Two lawyers from the ACLU, Bernard S. Cohen and Philip J. Hirschkop, took the case. Hirschkop was only two years out of law school at the time. Despite their inexperience, they were aware of the challenges they faced at a time when many Americans were still vehement about segregation and maintaining the "purity of the races." A handful of similar cases to the Lovings had come up before in other states and had crashed and burned. However, the 1964 Civil Rights Act was beginning to change all that. The first problem the two lawyers faced was that the Lovings had pleaded guilty and therefore had no right to an appeal. So Cohen filed a motion to vacate the judgment on the Lovings' original conviction and set aside the sentence.

 Local Judge Leon Bazile denied the motion, stating, “Almighty God created the races white, black, yellow, Malay and red, and he placed them on separate continents. And but for the interference with his arrangement there would be no cause for such marriages. The fact that he separated the races shows that he did not intend for the races to mix.” After the Virginia Supreme Court responded with similarly antiquated and racist sentiments, Cohen and Hirschkop seized the opportunity to take the case to the U.S. Supreme Court.

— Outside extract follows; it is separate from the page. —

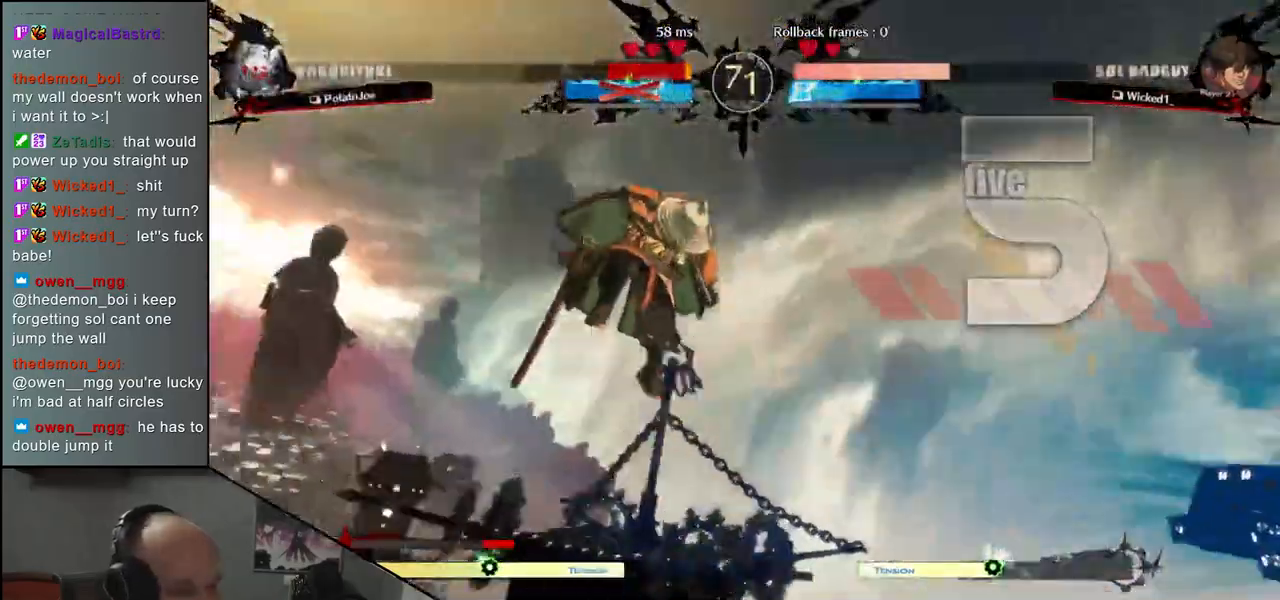
{"buttons": [], "left_stick": "right", "events": [[300, "left_stick", "right"]]}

Although the odds of getting a case heard by the Court were slim, Cohen and Hirschkop learned that Loving v. Virginia would be heard on April 10, 1967. In oral arguments, the State compared anti-miscegenation statutes to the right to prohibit incest, polygamy, and underage marriage, claiming that children are victims in an interracial marriage. Hirschkop argued that laws must treat each citizen equally, and that “when a law is based on race, it is immediately suspect and the burden is shifted to the state to show there is a compelling interest to have that sort of racial differentiation.” And though the Lovings chose not to attend, Cohen may have made the most compelling case by relaying to Chief Justice Warren and his fellow judges Richard's simple message: "Tell the court that I love my wife, and it is unfair that I can't live with her in Virginia."

After a two-month wait, the U.S. Supreme Court ruled unanimously in favor of the Lovings on June 12, 1967, citing that Virginia’s law violated the 14th Amendment to the United States Constitution. This precedent-setting decision resulted in 16 states being ordered to overturn their bans on interracial marriage. Alabama was the last holdout, finally repealing its anti-miscegenation law in 2000. After the ruling, Richard told EBONY magazine, “For the first time, I could put my arm around her and publicly call her my wife.” June 12 has become known as Loving Day, an unofficial holiday with events around the country to mark the advances of mixed-raced couples. Unfortunately Richard and Mildred Loving didn’t have long to celebrate their landmark victory. Richard was killed in 1975 when a drunk driver hit their car. He was 41. Mildred died of pneumonia in 2008, a year after the 40th anniversary of the Supreme Court decision. She was 68. Although she and the sheriff who had arrested them lived in the same Virginia town for decades, they never exchanged a single word. Mildred never thought she had done anything extraordinary. “It wasn’t my doing,” she told the Associated Press in 2007. “It was God’s work.”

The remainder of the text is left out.